* How to complete this task *
Turn the part of the records that opens with the line containing "находится принадлежащий застройщику" and runs to the end of the records into a numbered list. Skip blank lines and leave out the pictures.

........

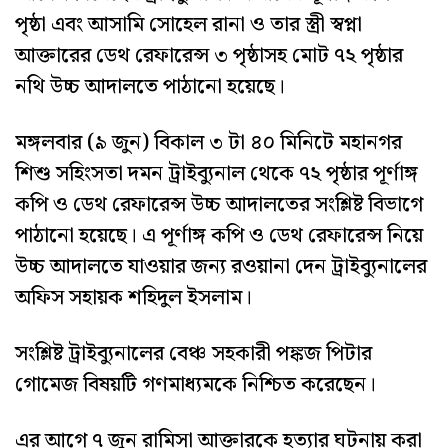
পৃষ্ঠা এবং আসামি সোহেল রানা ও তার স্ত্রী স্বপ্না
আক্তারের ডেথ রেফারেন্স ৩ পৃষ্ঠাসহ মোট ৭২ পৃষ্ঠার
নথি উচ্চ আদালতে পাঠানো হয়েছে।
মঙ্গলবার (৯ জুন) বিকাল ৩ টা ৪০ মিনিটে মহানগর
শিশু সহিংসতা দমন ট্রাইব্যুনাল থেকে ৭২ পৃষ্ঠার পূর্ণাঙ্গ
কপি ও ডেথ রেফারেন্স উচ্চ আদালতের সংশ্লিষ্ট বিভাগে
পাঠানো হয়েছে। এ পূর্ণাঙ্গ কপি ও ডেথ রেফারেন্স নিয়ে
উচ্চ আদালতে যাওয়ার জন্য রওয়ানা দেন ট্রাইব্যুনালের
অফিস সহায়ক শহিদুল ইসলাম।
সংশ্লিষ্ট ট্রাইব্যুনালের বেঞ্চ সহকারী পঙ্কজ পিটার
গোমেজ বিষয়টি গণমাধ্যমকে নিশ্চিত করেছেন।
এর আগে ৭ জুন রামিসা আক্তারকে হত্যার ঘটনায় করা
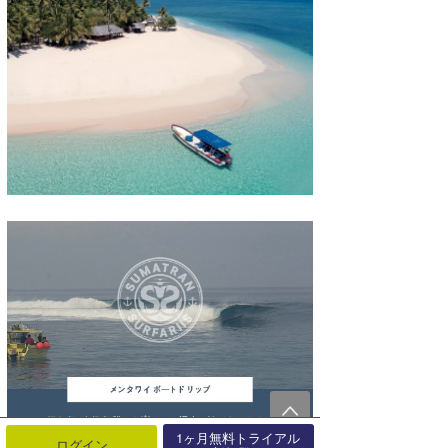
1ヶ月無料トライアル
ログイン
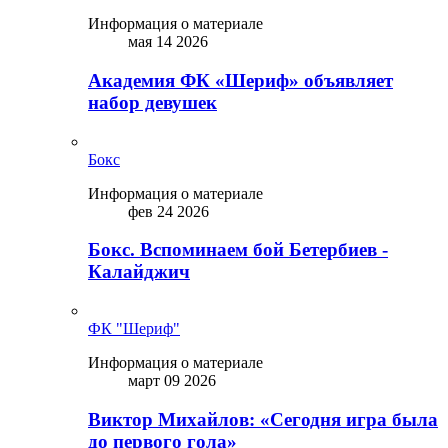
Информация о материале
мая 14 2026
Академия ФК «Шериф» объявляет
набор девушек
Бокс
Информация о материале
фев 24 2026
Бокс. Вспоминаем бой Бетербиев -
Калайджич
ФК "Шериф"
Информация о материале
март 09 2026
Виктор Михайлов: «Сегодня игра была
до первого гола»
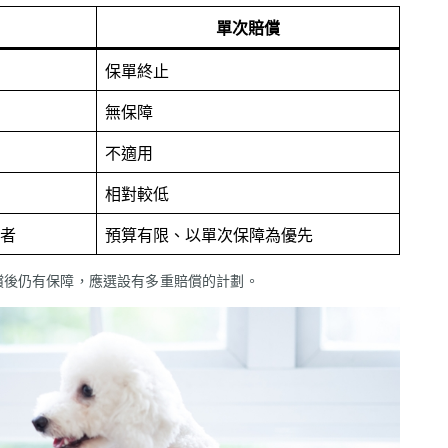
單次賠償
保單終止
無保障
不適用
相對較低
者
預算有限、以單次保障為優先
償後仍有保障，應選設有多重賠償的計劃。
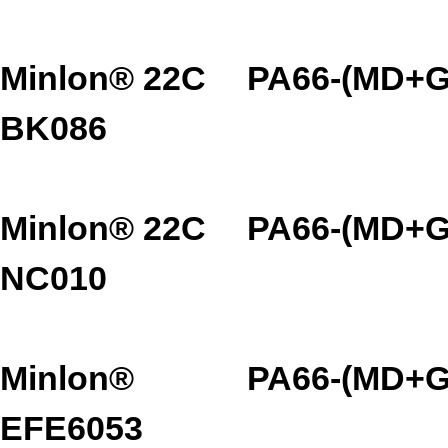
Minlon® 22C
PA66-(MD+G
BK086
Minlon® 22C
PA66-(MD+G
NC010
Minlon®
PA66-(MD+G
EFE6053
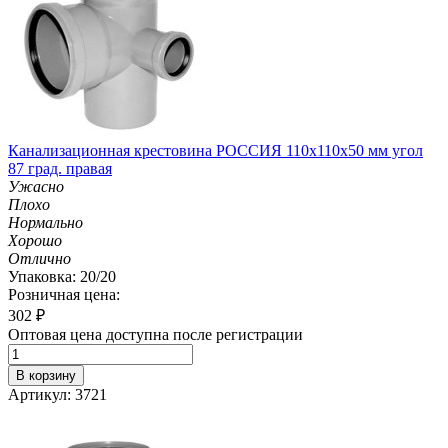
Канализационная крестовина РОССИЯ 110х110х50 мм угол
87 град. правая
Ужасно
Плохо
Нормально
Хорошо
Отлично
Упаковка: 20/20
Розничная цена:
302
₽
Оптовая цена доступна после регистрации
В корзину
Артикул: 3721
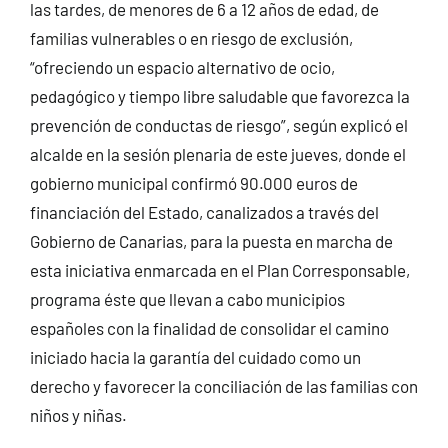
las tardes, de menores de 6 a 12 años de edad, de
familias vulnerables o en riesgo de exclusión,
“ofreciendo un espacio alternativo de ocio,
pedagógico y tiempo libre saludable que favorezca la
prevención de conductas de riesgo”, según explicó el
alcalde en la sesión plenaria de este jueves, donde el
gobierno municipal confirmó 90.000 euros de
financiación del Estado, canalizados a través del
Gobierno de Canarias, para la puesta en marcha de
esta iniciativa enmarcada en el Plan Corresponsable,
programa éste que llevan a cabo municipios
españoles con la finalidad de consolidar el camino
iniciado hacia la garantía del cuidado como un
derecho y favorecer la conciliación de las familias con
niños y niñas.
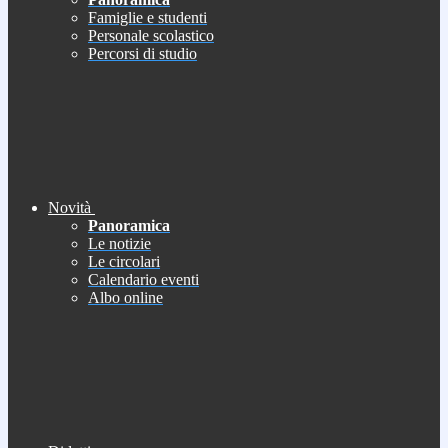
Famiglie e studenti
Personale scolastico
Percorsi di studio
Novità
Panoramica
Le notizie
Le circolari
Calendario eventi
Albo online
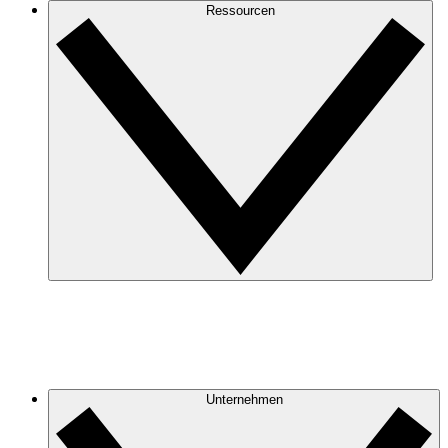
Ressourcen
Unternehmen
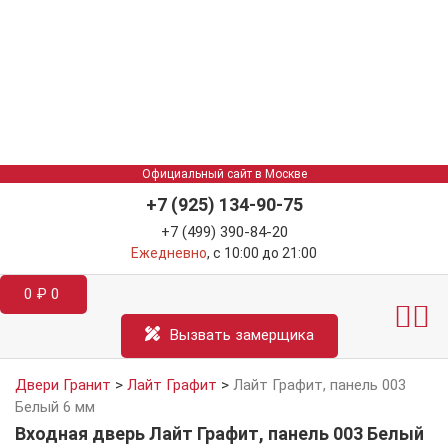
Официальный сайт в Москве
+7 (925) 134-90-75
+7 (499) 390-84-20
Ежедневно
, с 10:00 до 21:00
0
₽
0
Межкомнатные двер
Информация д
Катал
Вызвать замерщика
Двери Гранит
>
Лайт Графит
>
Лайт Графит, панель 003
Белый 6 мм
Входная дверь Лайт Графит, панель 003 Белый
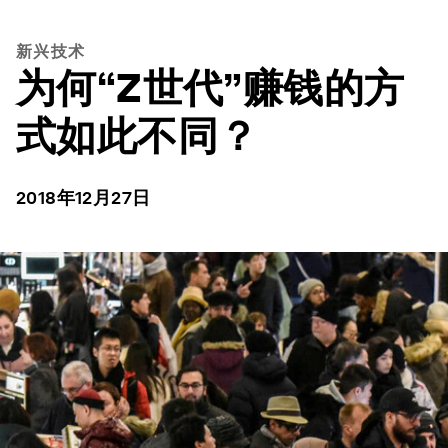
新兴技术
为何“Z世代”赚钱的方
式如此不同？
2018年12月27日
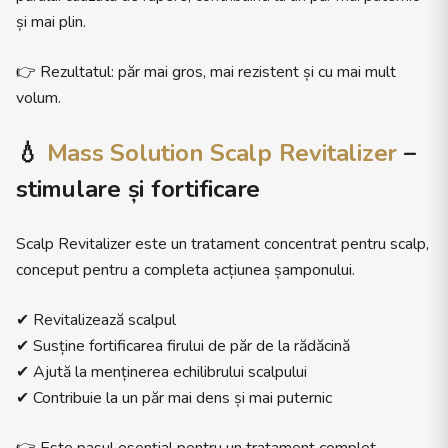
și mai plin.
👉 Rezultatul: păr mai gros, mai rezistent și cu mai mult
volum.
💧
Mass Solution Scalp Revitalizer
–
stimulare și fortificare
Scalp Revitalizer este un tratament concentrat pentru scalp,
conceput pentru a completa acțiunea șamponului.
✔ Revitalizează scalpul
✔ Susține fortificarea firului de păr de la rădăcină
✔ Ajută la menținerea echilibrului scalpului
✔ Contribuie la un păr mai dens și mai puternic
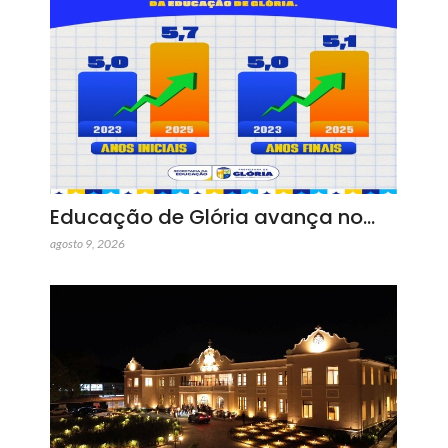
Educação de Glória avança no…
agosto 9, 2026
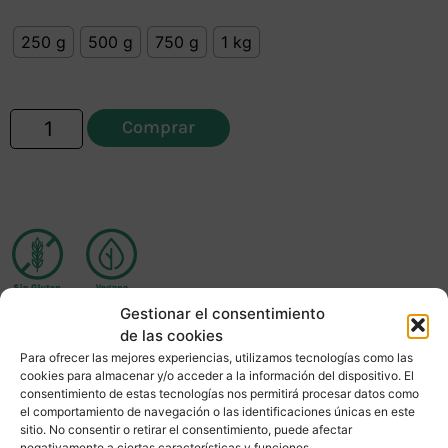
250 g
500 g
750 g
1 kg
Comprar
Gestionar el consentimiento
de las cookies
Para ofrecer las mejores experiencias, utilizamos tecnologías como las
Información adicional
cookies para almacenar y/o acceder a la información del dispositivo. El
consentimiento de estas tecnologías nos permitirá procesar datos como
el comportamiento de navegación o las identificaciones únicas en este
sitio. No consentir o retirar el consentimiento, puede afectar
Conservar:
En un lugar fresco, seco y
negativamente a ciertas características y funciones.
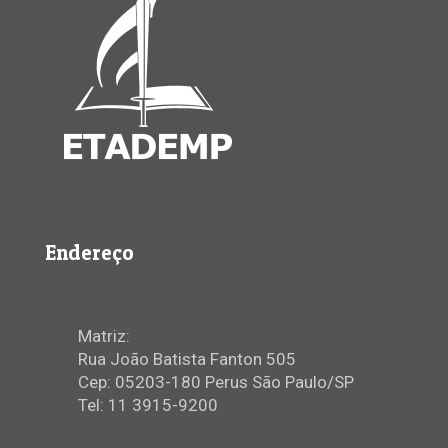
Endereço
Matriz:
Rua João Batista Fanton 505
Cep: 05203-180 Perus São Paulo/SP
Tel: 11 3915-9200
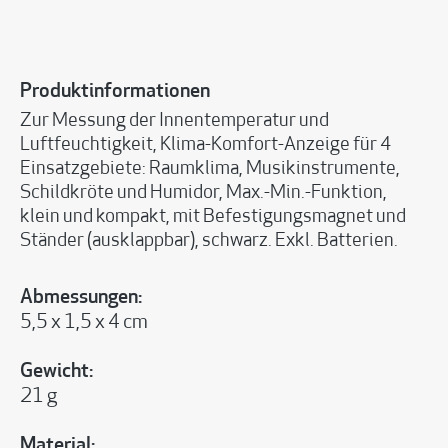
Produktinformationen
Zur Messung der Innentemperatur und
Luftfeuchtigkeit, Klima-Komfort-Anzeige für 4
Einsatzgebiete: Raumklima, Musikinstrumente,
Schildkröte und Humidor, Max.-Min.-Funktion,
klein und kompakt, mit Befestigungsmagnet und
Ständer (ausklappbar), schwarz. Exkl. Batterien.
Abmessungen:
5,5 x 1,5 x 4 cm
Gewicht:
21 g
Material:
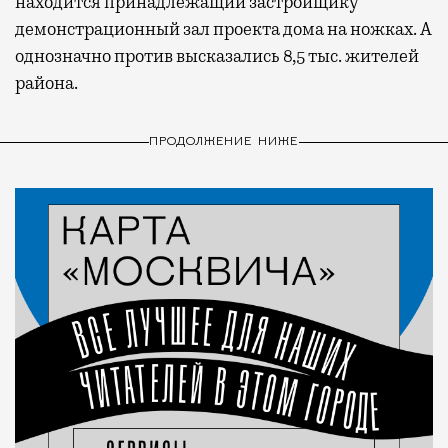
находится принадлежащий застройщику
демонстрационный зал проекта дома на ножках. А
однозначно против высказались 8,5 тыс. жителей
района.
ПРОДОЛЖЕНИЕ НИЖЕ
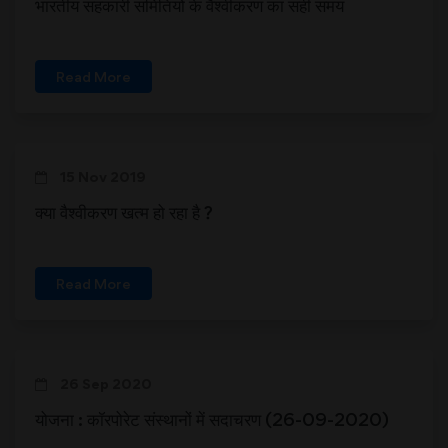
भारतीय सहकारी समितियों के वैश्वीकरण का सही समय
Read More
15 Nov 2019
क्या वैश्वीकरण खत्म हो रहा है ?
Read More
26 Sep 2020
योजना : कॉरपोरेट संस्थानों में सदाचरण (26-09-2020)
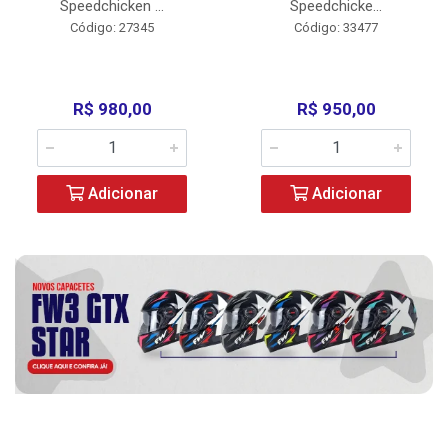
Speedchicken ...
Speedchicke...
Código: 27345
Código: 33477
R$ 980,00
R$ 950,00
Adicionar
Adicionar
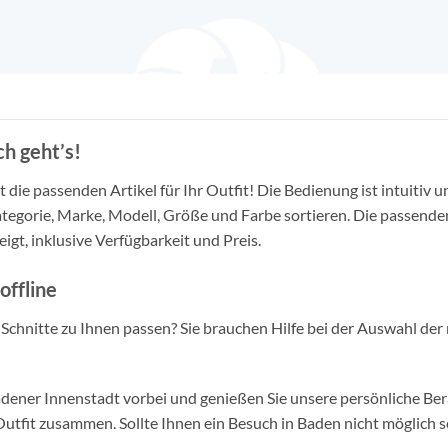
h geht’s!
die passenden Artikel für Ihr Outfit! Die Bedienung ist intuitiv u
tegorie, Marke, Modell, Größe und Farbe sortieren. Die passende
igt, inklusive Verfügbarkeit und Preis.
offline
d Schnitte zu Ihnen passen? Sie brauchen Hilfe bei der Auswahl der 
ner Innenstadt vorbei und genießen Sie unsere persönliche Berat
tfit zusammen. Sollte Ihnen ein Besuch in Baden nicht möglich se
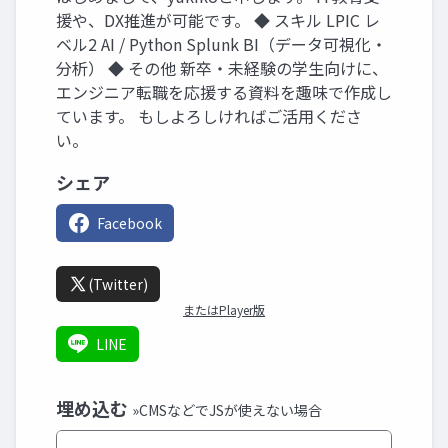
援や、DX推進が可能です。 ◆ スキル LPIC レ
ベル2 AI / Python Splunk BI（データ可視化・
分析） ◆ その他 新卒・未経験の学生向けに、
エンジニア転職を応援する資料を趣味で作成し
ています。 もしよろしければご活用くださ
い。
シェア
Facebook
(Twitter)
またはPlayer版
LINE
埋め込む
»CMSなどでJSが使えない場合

........

* Output of the exercise *
1. находится принадлежащий застройщику
2. демонстрационный зал проекта дома на ножках. А
3. однозначно против высказались 8,5 тыс. жителей
4. района.
5. ПРОДОЛЖЕНИЕ НИЖЕ
6. भारतीय सहकारी समितियों के वैश्वीकरण का सही समय
7. Read More
8. 15 Nov 2019
9. क्या वैश्वीकरण खत्म हो रहा है ?
10. Read More
11. 26 Sep 2020
12. योजना : कॉरपोरेट संस्थानों में सदाचरण (26-09-2020)
13. Speedchicken ...
14. Speedchicke...
15. Código: 27345
16. Código: 33477
17. R$ 980,00
18. R$ 950,00
19. Adicionar
20. Adicionar
21. h geht’s!
22. die passenden Artikel für Ihr Outfit! Die Bedienung ist intuitiv u
23. tegorie, Marke, Modell, Größe und Farbe sortieren. Die passende
24. igt, inklusive Verfügbarkeit und Preis.
25. offline
26. d Schnitte zu Ihnen passen? Sie brauchen Hilfe bei der Auswahl der 
27. ner Innenstadt vorbei und genießen Sie unsere persönliche Berat
28. tfit zusammen. Sollte Ihnen ein Besuch in Baden nicht möglich se
29. 援や、DX推進が可能です。 ◆ スキル LPIC レ
30. ベル2 AI / Python Splunk BI（データ可視化・
31. 分析） ◆ その他 新卒・未経験の学生向けに、
32. エンジニア転職を応援する資料を趣味で作成し
33. ています。 もしよろしければご活用くださ
34. い。
35. シェア
36. Facebook
37. (Twitter)
38. またはPlayer版
39. LINE
40. 埋め込む
41. »CMSなどでJSが使えない場合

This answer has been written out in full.